Law report: No right of silence in poll tax proceedings: Regina v Highbury Corner Magistrates' Court and another, ex parte Watkins: Queen's Bench Division (Mr Justice Henry), 9 October 1992
It was no crime not to pay the poll tax, and a defaulter, by appearing in such proceedings, did not thereby risk prosecution or penalty within the meaning of section 14(1) of the Civil Evidence Act 1968.
Mr Justice Henry refused an application by Phoebe Watkins for judicial review by way of orders of mandamus to compel the Highbury Corner Justices, when hearing a committal application by Islington London Borough Council, (i) to hear legal argument as to her compellability as a witness, or (ii) to permit her the assistance of a friend in court.
But although his Lordship denied the applicant the formal relief she had sought, he upheld her complaint that she should, at a committal hearing on 21 April 1992, have been permitted the advice and assistance of a friend in court and should been given an opportunity to cross-examine the local authority's witnesses.
Hugo Charlton (Graham Bash & Co) for the applicant.
MR JUSTICE HENRY said that the justices, in pursuance of their statutory power to inquire into the debtor's means and as to whether her failure to pay community charge was due to her wilful refusal or culpable neglect, had called the applicant into the witness box. But she would not answer their questions for three reasons.
(1) She had prepared her case with the assistance of a friend and wanted her friend to advise her and assist her in court, but the friend had been refused entry to the court.
(2) She had been denied the opportunity to cross-examine the local authority's principal recovery officer on the evidence he had given the justices as to the steps taken by the authority to recover community charge.
(3) She wished to challenge her obligation to answer questions put to her and to address legal argument to the court on her entitlement to rely on the privilege against self-incrimination.
The justices took the view that since the procedure under regulation 41 was merely a means inquiry and involved no point of law, there was nothing on which the friend could assist and no relevant questions to be put to the recovery officer.
On the first issue it was clear, in his Lordship's judgment, following R v Leicester City Justices, ex p Barrow (1991) 2 QB 260, that a litigant in person was entitled, in the interests of fairness, to have the assistance of an adviser in court, unless, in the interests of justice and to maintain order and regulate the proceedings, the court ordered otherwise.

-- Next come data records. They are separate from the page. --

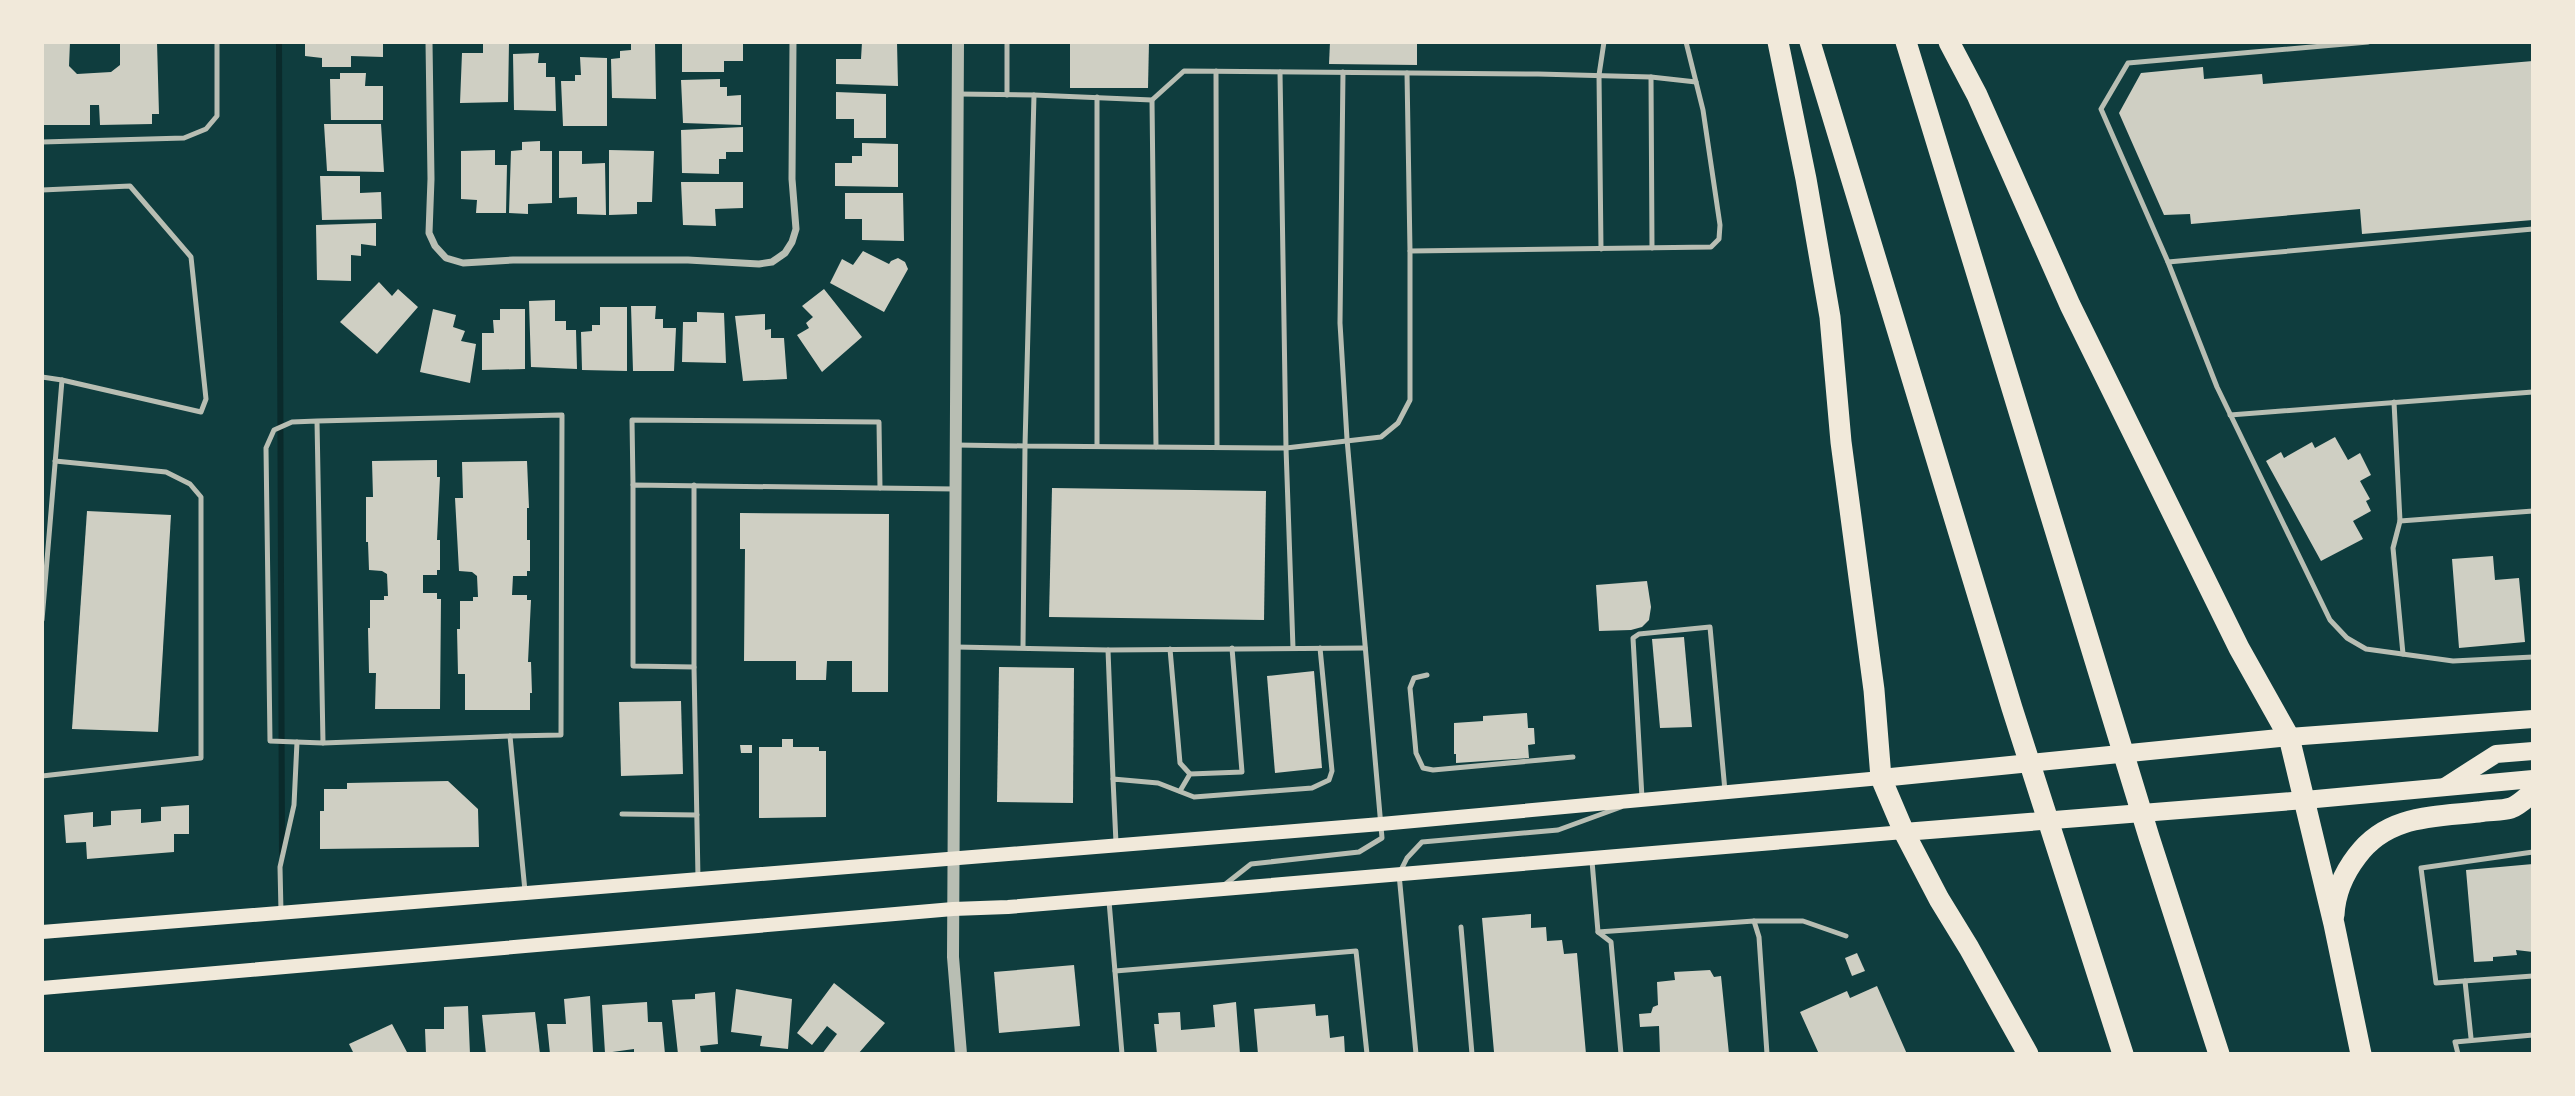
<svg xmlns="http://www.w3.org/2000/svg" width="2575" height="1096" font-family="'Alegreya Sans',sans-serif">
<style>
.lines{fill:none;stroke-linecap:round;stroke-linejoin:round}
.stream{stroke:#0a2a2b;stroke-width:6}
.building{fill:#cfcfc3}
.service{stroke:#b8beb3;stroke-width:5}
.minor{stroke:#b8beb3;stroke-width:7}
.tertiary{stroke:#b8beb3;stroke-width:12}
.secondary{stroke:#f1e9da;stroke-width:14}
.primary{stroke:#f1e9da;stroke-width:18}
.motorway{stroke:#f1e9da;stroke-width:21}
</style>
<rect width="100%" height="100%" fill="#0f3d3e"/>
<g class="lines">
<path class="stream" d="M 279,42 L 282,853"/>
</g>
<g class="building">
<path d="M 42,42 L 70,42 L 69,66 L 77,74 L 111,72 L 120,65 L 120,42 L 157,42 L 159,114 L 152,114 L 152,124 L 100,125 L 99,105 L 90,105 L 90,125 L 42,125 Z"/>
<path d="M 305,42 L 383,42 L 383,57 L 351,56 L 351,67 L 322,67 L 322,58 L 305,56 Z"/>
<path d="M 483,42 L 509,42 L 508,102 L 460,103 L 462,53 L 483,53 Z"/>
<path d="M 631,42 L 655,42 L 656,99 L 612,98 L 611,59 L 620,58 L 620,51 L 631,50 Z"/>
<path d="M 682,42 L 743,42 L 743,61 L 724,61 L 724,72 L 682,72 Z"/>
<path d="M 862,42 L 897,42 L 898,86 L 836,84 L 836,59 L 861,59 Z"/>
<path d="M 1070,42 L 1149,42 L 1148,88 L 1070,88 Z"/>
<path d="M 1330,42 L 1417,42 L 1417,65 L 1329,64 Z"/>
<path d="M 539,53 L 538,63 L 546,63 L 546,77 L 555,77 L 556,111 L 514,110 L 513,54 Z"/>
<path d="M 580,57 L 607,58 L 607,126 L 563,126 L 561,81 L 575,81 L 575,75 L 581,75 Z"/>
<path d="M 2533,61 L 2533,220 L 2362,234 L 2360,209 L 2191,224 L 2190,214 L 2164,215 L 2119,113 L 2141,73 L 2203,67 L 2204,79 L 2262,74 L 2263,84 Z"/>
<path d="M 340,73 L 366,73 L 365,86 L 383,86 L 383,120 L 331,120 L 330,79 L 340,79 Z"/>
<path d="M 720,79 L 720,87 L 727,87 L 727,96 L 741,95 L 741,125 L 683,123 L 681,80 Z"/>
<path d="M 836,92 L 886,94 L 886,138 L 854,138 L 854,119 L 836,119 Z"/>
<path d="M 324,124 L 381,124 L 384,172 L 327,171 Z"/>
<path d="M 743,127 L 743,152 L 726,152 L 726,159 L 719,159 L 719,174 L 682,173 L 681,130 Z"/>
<path d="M 540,141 L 540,151 L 552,151 L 552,203 L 528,204 L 528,214 L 509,213 L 511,151 L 522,150 L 522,142 Z"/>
<path d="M 862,143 L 898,144 L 898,187 L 835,186 L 835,163 L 852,163 L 852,156 L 862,156 Z"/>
<path d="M 495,150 L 495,165 L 507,165 L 506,213 L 476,213 L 477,200 L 461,199 L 461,151 Z"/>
<path d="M 609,150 L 654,151 L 652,202 L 637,202 L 637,214 L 609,215 Z"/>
<path d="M 559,151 L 582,151 L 582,164 L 605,163 L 606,215 L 577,214 L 577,197 L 559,198 Z"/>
<path d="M 320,176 L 360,176 L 360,193 L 381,192 L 382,219 L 322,220 Z"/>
<path d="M 681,182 L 743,182 L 743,208 L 715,209 L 716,226 L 683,225 Z"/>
<path d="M 845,193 L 903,193 L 904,241 L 862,240 L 862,219 L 845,219 Z"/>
<path d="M 376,223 L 376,246 L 361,244 L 361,256 L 351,255 L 351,281 L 317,280 L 316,225 Z"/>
<path d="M 863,251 L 889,264 L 891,261 L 898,258 L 905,262 L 908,269 L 884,312 L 830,283 L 842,259 L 853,265 Z"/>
<path d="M 379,282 L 392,296 L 398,289 L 418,307 L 377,354 L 340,322 Z"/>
<path d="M 824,289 L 862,337 L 822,372 L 797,335 L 809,328 L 806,323 L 813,317 L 802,306 Z"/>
<path d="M 555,300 L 555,321 L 566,321 L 566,330 L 576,330 L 577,369 L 531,367 L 529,301 Z"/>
<path d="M 631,306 L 656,306 L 655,319 L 663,319 L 663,328 L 676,328 L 674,371 L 633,371 Z"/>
<path d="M 600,307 L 627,307 L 627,371 L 582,370 L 581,332 L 592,331 L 592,325 L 600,325 Z"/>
<path d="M 433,309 L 456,315 L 453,327 L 465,331 L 461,341 L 476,344 L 470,383 L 420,372 Z"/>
<path d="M 500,309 L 525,309 L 525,369 L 482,370 L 482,333 L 494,333 L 493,320 L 500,320 Z"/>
<path d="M 697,312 L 724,313 L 726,363 L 682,362 L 683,322 L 697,322 Z"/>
<path d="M 765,314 L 765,330 L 771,329 L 771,338 L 784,338 L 787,379 L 743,381 L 735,316 Z"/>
<path d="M 2335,437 L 2348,460 L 2360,453 L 2371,475 L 2360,481 L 2370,499 L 2366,501 L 2371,511 L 2353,521 L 2363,539 L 2321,561 L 2266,461 L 2281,452 L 2284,458 L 2312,442 L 2315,448 Z"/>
<path d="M 437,460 L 437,477 L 440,477 L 437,540 L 440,540 L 440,570 L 437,570 L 437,575 L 423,575 L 423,593 L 437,593 L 437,599 L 441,599 L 440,709 L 375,709 L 376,673 L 369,673 L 368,628 L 370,628 L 370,600 L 384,600 L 384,596 L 388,596 L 387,574 L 382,571 L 369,570 L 368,542 L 366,542 L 366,497 L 373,497 L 372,461 Z"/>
<path d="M 527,461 L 529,508 L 527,508 L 527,540 L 530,540 L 530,571 L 527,571 L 527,576 L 513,576 L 512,595 L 527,595 L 527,600 L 531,600 L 528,662 L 531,662 L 532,693 L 530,693 L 530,710 L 465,710 L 465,674 L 458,674 L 457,629 L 460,629 L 460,601 L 473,601 L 473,597 L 478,597 L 477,576 L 472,572 L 459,571 L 455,498 L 463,498 L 462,462 Z"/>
<path d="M 1052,488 L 1266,491 L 1264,620 L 1049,617 Z"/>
<path d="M 87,511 L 171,515 L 158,732 L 72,729 Z"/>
<path d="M 740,513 L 889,514 L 888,692 L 852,692 L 852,661 L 827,661 L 826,680 L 796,680 L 796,661 L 744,661 L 745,549 L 740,549 Z"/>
<path d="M 2493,556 L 2495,580 L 2519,578 L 2525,642 L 2459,648 L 2452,559 Z"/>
<path d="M 1647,581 L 1651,607 L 1649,620 L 1642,627 L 1631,630 L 1599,631 L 1596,585 Z"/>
<path d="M 1684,637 L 1692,727 L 1660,728 L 1652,639 Z"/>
<path d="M 999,667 L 1074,668 L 1073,803 L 997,802 Z"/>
<path d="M 1314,671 L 1322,768 L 1275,773 L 1267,676 Z"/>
<path d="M 681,701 L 683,774 L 621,776 L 619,702 Z"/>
<path d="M 1527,713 L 1528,728 L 1534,728 L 1535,744 L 1528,745 L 1529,758 L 1456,763 L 1456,754 L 1454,754 L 1454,723 L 1483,721 L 1483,716 Z"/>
<path d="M 782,739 L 793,739 L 793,747 L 819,747 L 819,751 L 826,751 L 826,817 L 759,818 L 759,747 L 782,747 Z"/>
<path d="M 740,745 L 752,745 L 752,753 L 741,753 Z"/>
<path d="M 448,781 L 478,809 L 479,847 L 320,849 L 320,811 L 324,811 L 324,789 L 347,789 L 347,783 Z"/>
<path d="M 189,805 L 189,834 L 174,834 L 174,852 L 87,859 L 86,842 L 66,843 L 64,815 L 93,812 L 93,827 L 111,825 L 111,811 L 141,809 L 141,823 L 161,821 L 161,807 Z"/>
<path d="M 2533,864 L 2533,952 L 2516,950 L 2517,955 L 2493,957 L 2493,961 L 2474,962 L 2466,870 Z"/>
<path d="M 1531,914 L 1531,928 L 1546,927 L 1547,941 L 1562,940 L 1564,954 L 1577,953 L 1586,1054 L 1494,1052 L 1482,918 Z"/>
<path d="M 1857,953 L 1865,971 L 1852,976 L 1845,958 Z"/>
<path d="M 1074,965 L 1080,1026 L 999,1033 L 994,972 Z"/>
<path d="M 1710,970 L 1714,977 L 1721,976 L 1729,1054 L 1660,1054 L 1659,1026 L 1640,1027 L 1639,1014 L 1651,1013 L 1653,1007 L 1658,1005 L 1657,982 L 1675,980 L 1674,972 Z"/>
<path d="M 834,983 L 885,1023 L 858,1054 L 822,1054 L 837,1034 L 827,1026 L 812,1045 L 797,1033 Z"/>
<path d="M 1877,986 L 1907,1054 L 1819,1054 L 1800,1012 L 1847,991 L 1850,998 Z"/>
<path d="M 736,989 L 792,999 L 788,1049 L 760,1046 L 762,1036 L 731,1032 Z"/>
<path d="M 715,992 L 718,1044 L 700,1046 L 701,1054 L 678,1054 L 672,1000 L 695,999 L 695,994 Z"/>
<path d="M 590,996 L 593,1052 L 550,1054 L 547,1024 L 566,1024 L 564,999 Z"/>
<path d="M 647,1002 L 648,1022 L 662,1022 L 665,1054 L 634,1054 L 634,1049 L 605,1053 L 602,1005 Z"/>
<path d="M 1236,1002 L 1240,1054 L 1157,1054 L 1154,1024 L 1159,1024 L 1158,1013 L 1180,1012 L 1181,1030 L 1215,1027 L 1213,1005 Z"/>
<path d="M 1315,1004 L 1316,1016 L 1328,1015 L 1330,1038 L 1344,1036 L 1345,1054 L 1258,1054 L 1254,1009 Z"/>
<path d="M 468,1006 L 470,1054 L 426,1054 L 425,1029 L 444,1029 L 444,1007 Z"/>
<path d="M 535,1012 L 540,1054 L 486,1054 L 482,1015 Z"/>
<path d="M 392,1024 L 408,1054 L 354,1054 L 349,1044 Z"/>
</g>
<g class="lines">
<g class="service">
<path d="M 2368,42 L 2128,63 L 2101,109 L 2168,262 L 2217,387 L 2330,620 L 2347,638 L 2366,649 L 2453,661 L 2533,657"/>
<path d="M 1216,71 L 1217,447"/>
<path d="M 1407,73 L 1410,251"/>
<path d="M 1651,77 L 1652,248"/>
<path d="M 958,94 L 1034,95 L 1025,446 L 1286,448 L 1280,72"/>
<path d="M 1007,95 L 1007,42"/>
<path d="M 1034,95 L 1152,100 L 1184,71 L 1538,74 L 1651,77 L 1696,82"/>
<path d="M 1152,100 L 1156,447"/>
<path d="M 42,142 L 184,138 L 206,129 L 217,116 L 217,42"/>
<path d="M 42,190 L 130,186 L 191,257 L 206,399 L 201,412 L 62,380"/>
<path d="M 1601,249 L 1599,75 L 1604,42"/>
<path d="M 2168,262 L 2533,229"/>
<path d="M 42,377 L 62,380 L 42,620"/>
<path d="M 2394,402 L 2400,521 L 2393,548 L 2403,654"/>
<path d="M 2230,415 L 2533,392"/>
<path d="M 317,421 L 323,743 L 270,741 L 266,448 L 274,430 L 292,422 L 317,421 L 562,415 L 561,735 L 510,736 L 525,891"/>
<path d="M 956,445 L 1025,446 L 1023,647"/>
<path d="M 1097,446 L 1097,97"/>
<path d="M 633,485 L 632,420 L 879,422 L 880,488"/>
<path d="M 694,485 L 694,667"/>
<path d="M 2400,521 L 2533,511"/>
<path d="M 956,647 L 1108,650 L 1365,648"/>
<path d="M 1293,648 L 1286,448 L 1381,437 L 1398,423 L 1410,400 L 1410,251 L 1711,247 L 1719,239 L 1720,225 L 1703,110 L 1686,42"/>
<path d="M 1170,649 L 1180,763 L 1190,774"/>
<path d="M 1108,650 L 1113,779"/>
<path d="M 1427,675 L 1414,678 L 1410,688 L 1416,753 L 1423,768 L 1433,770 L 1573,757"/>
<path d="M 323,743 L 510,736"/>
<path d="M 42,776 L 201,758 L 201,497 L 190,484 L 166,472 L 55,461"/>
<path d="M 1180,791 L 1190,774 L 1242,772 L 1232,648"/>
<path d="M 1642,798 L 1633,638 L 1639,634 L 1710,627 L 1725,791"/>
<path d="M 622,814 L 697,815"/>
<path d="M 1116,843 L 1113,779 L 1158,783 L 1194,797 L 1312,788 L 1329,780 L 1332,771 L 1320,648"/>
<path d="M 2533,852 L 2421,868 L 2436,983 L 2533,976"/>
<path d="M 1592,861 L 1598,932 L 1611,942 L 1621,1054"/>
<path d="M 698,878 L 694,667 L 633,666 L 633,485 L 955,489"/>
<path d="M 1223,886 L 1251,864 L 1359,852 L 1382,838 L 1347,439 L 1340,323 L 1343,72"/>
<path d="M 1109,901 L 1122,1054"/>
<path d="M 281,912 L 280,867 L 294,805 L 297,742"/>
<path d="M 1754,921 L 1803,921 L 1846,936"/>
<path d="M 1461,927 L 1472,1054"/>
<path d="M 1598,932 L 1754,921 L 1759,937 L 1767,1054"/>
<path d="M 1115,971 L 1356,951 L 1367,1054"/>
<path d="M 2465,981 L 2471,1038"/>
<path d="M 1416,1054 L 1399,874 L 1407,858 L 1422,842 L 1558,830 L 1621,807"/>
<path d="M 2458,1054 L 2455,1042 L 2533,1035"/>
</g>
<path class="minor" d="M 429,42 L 431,179 L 429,233 L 435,246 L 446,258 L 463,263 L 513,260 L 688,260 L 759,264 L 772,262 L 785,253 L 792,242 L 796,229 L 792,179 L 793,42"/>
<path class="tertiary" d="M 958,42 L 953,957 L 961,1054"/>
<g class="secondary">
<path d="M 42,932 L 1381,824 L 1881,778"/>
<path d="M 42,988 L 953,909 L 1008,907 L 1904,832"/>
</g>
<g class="primary">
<path d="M 1881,778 L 2289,737 L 2533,719"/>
<path d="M 2446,786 L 2496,754 L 2533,751"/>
<path d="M 1904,832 L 2305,800 L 2533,779"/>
</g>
<g class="motorway">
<path d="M 1778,42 L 1806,179 L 1830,317 L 1841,442 L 1874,690 L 1881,778 L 1904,832 L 1939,899 L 1969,948 L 2028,1054"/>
<path d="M 1810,42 L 2012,708 L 2123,1054"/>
<path d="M 1906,42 L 2149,837 L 2219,1054"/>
<path d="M 1949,42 L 1977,95 L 2070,305 L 2239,648 L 2289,737 L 2334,924 L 2361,1054"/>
<path d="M 2334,915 C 2335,893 2344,873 2357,856 C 2387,815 2433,817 2479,812 C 2489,810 2502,811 2511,808 C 2519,805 2527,797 2533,792"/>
</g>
</g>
<rect width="2575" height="1096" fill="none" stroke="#f1e9da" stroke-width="88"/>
</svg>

The mere fact that the proceedings were, in the court's view, simple and straightforward was not a reason for denying such assistance.
On the second question, although the applicant could not reopen the issue of her liability to pay, a liability order having already been made in earlier proceedings in which she had an opportunity of challenging it, the present proceedings were more than just a means inquiry. The justices had to be satisfied that the charging authority had attempted to levy distress and had found insufficient goods on which to levy it, and as to the precise amount still outstanding and whether anything had been paid since the liability order. These things had to be proved, and were susceptible to challenge by cross-examination.
As for the third (and most important) question, the Common Law privilege against self-incrimination was now set out in section 14 of the Civil Evidence Act 1968, which was declaratory of the Common Law. See Re Westinghouse Electric Corporation (1978) AC 547 at 636 (per Lord Diplock).
Section 14 read: '(1) The right of a person in any legal proceedings other than criminal proceedings to refuse to answer any question . . . if to do so would tend to expose that person to proceedings for an offence or for the recovery of a penalty (a) shall only apply as regards criminal offences under the law of any part of the United Kingdom and penalties provided for by such law . . .'
That was quite clear, as was its application. Proceedings under regulation 41 were plainly legal proceedings other than criminal proceedings, since they were proceedings for the recovery of unpaid tax. The applicant's answers as to her means and as to why she had not paid would not expose her to proceedings for a criminal offence, because it was no crime not to pay the poll tax, any more than it would have been not to pay rates.
In this context, moreover, 'penalty' clearly meant something in the nature of a fine provided for by statute: see Re Westinghouse (above) at 563-565. There was no provision in regulation 41 for the imposition of any such penalty.
It followed that the privilege against self-incrimination had no relevance to questions asked in civil proceedings for the recovery of unpaid tax. It would not have provided the applicant wih a 'just excuse' under section 97(4) of the Magistrates Courts Act 1980, and she would have been vulnerable, under that section, to be committed into custody for her refusal to give evidence.
Although she should have been allowed to argue this point before the justices, since it would clearly fail it was not right now to order the justices to hear it. Nor was it necessary, having set out the law, to order the justices to permit the applicant the assistance of her friend.